_Aim of the task:_ Please reproduce the whole listing below, switching each "Alta" to "Elevada" and keeping everything else unchanged.

(Records from a data source)
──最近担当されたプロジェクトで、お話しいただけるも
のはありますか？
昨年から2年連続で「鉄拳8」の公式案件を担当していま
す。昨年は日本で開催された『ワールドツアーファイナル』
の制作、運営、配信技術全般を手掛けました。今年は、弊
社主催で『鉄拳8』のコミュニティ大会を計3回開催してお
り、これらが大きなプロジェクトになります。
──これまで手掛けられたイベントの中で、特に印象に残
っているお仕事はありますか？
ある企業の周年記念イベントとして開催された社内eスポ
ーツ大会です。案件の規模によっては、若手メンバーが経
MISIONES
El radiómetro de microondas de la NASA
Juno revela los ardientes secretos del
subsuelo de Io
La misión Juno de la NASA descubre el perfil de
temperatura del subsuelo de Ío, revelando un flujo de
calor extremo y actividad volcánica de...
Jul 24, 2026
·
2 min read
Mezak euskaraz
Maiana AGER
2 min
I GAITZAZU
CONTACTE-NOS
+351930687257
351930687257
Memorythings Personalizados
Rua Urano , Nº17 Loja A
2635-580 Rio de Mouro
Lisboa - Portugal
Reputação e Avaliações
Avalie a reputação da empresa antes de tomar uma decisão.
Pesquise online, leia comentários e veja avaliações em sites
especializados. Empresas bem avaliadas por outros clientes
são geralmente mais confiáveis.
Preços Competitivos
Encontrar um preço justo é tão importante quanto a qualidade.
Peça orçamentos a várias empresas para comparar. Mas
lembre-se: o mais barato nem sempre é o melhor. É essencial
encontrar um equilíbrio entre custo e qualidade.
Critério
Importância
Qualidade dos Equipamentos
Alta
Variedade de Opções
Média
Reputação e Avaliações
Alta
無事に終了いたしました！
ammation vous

_Problem solution:_
──最近担当されたプロジェクトで、お話しいただけるも
のはありますか？
昨年から2年連続で「鉄拳8」の公式案件を担当していま
す。昨年は日本で開催された『ワールドツアーファイナル』
の制作、運営、配信技術全般を手掛けました。今年は、弊
社主催で『鉄拳8』のコミュニティ大会を計3回開催してお
り、これらが大きなプロジェクトになります。
──これまで手掛けられたイベントの中で、特に印象に残
っているお仕事はありますか？
ある企業の周年記念イベントとして開催された社内eスポ
ーツ大会です。案件の規模によっては、若手メンバーが経
MISIONES
El radiómetro de microondas de la NASA
Juno revela los ardientes secretos del
subsuelo de Io
La misión Juno de la NASA descubre el perfil de
temperatura del subsuelo de Ío, revelando un flujo de
calor extremo y actividad volcánica de...
Jul 24, 2026
·
2 min read
Mezak euskaraz
Maiana AGER
2 min
I GAITZAZU
CONTACTE-NOS
+351930687257
351930687257
Memorythings Personalizados
Rua Urano , Nº17 Loja A
2635-580 Rio de Mouro
Lisboa - Portugal
Reputação e Avaliações
Avalie a reputação da empresa antes de tomar uma decisão.
Pesquise online, leia comentários e veja avaliações em sites
especializados. Empresas bem avaliadas por outros clientes
são geralmente mais confiáveis.
Preços Competitivos
Encontrar um preço justo é tão importante quanto a qualidade.
Peça orçamentos a várias empresas para comparar. Mas
lembre-se: o mais barato nem sempre é o melhor. É essencial
encontrar um equilíbrio entre custo e qualidade.
Critério
Importância
Qualidade dos Equipamentos
Elevada
Variedade de Opções
Média
Reputação e Avaliações
Elevada
無事に終了いたしました！
ammation vous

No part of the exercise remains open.